In his trysting with Semele, Zeus escapes from his dysfunctional marriage
with Hera, which is certain to last longer than they'd like. Semele, the lovably
small-brained sacrificial sex-object, is destroyed by Zeus with a bolt of
lightning when she carps and nags at her sugar-daddy a little too much. Zeus
himself is doomed, as he has been told repeatedly, to lose all his cosmic
eminence once Jesus, Buddha, and Mohammed come along and take hold of the
human mind. (He learns of this calamity well in advance, but he won't heed
it--after all, it's only Teiresias talking.) We also have Odysseus the stalwart,
disabled by his bad attitude, the "intelligent" but fickle Echo, the self-besotted
Narcissus, et al. This is a crew of misfits and gossips who can't seem to
get anything done. They entrance us in a flux of fates that might as well
be ours.
And Steinbach writes of the gods as though they were ourselves, only
magnified and far more amusing. It is an odd irony that they should choose
to behave so imperfectly, given their extraordinary powers--but then, they
can choose to be almost anything.
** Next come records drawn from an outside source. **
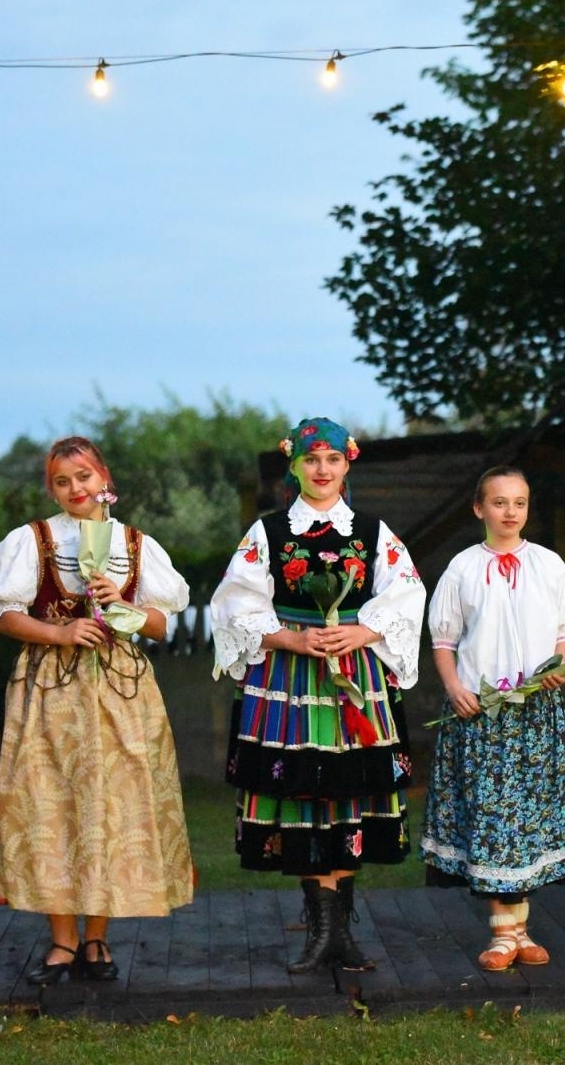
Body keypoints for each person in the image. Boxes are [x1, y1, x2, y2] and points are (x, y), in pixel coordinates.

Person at [209, 417, 425, 973]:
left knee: (351, 794)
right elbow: (234, 604)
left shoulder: (373, 531)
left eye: (332, 459)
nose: (322, 469)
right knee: (303, 790)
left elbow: (406, 593)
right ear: (295, 465)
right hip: (291, 676)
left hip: (355, 675)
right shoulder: (270, 533)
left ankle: (340, 932)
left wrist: (363, 631)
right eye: (311, 460)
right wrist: (292, 638)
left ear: (347, 463)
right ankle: (322, 928)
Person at [0, 436, 193, 985]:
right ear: (52, 488)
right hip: (50, 685)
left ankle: (96, 937)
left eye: (83, 477)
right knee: (49, 803)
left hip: (120, 687)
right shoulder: (34, 540)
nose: (75, 489)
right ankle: (62, 940)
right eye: (62, 481)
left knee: (111, 808)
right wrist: (60, 630)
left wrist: (122, 605)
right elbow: (1, 616)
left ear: (105, 480)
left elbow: (163, 624)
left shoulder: (135, 544)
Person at [422, 466, 565, 970]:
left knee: (527, 820)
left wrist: (559, 665)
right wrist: (454, 689)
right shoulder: (463, 568)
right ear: (479, 508)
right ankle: (501, 934)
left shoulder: (550, 566)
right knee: (493, 820)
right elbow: (445, 641)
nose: (509, 512)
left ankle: (520, 930)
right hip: (481, 712)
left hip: (533, 712)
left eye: (519, 502)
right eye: (499, 502)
One of the most accomplished set-pieces
in the book, for instance, describes Zeus's pregnancy and birth pangs in delivering,
from his very own foot, the infant Dionysus. For when Zeus had foolishly felled
Semele, he prudently "plucked" their unborn foetus from her body: "He stooped
to pick it up and there it was, the little face staring out of the water drop.
His son. With his fingernail he cut his own thigh then, deeply, and deposited
it in his tissue. Then he seared it shut again." With coaching from Hera,
the mate he ordinarily can't abide (but who is, after all, the goddess of
childbirth and marriage), Zeus,while in labor, succumbs to screams and terror
altogether unbecoming to his rank. He can't handle being a woman: the pain
of it is intolerable to him, and finally more "mythic" by far than any of
his so-called magic acts.
But what of Teiresias? A human seer who is sought out for advice by gods
and folks alike, he is often frustrated, when not actually punished. His wisdom,
though legendary, has little tangible influence. The gods grow angry with
him for speaking unsavory truths. His forecasts are too dampening. Out of
spite, Hera changes his sex; Zeus immediately hits on him. Really, Teiresias
is like a luckless politician who can never quite arrive at the right remedial
message for the voters. They love to hate him; he reminds them that, like
himself, they are losers.
Yet there is more to the novel than this. Steinbach's lyric imagination denies
nothing to her wit. In this she is like Joyce, mingling an ironic undertone
with sensuous descriptions of vintage cosmetics, sexual sporting, war, and
grief. Plot is shiftily dispersed throughout the book, playfully revising
the natural sequence of events, so that the novel reads rather like a long,
accelerating prose poem borne forward by its rhythms. The poem is spoken in
an elegiac mood, the mood of a Teiresias grown sadly accustomed to the disregarded
advantages of his know-how and prestige. No heroes here. Since he is a regretful
prophet, his point of view must be intermittently baleful. He is in mourning
for everybody, for a collective life that, while experienced intensely, is
always about to be no more.
Defending himself before "the great God Zeus," Teiresias avows, "I don't
control what I dream." Dreaming is the seer's stock in trade, and it is his
curse. For he is mainly a minor figure in the world's larger dream about itself,
which is likely to pickle, embalm, confuse. That dream will never end; the
seer is privileged, and he is damned. Or, as Steinbach writes in this marvelous
book, "The long retrospective of our future lives begins with birth."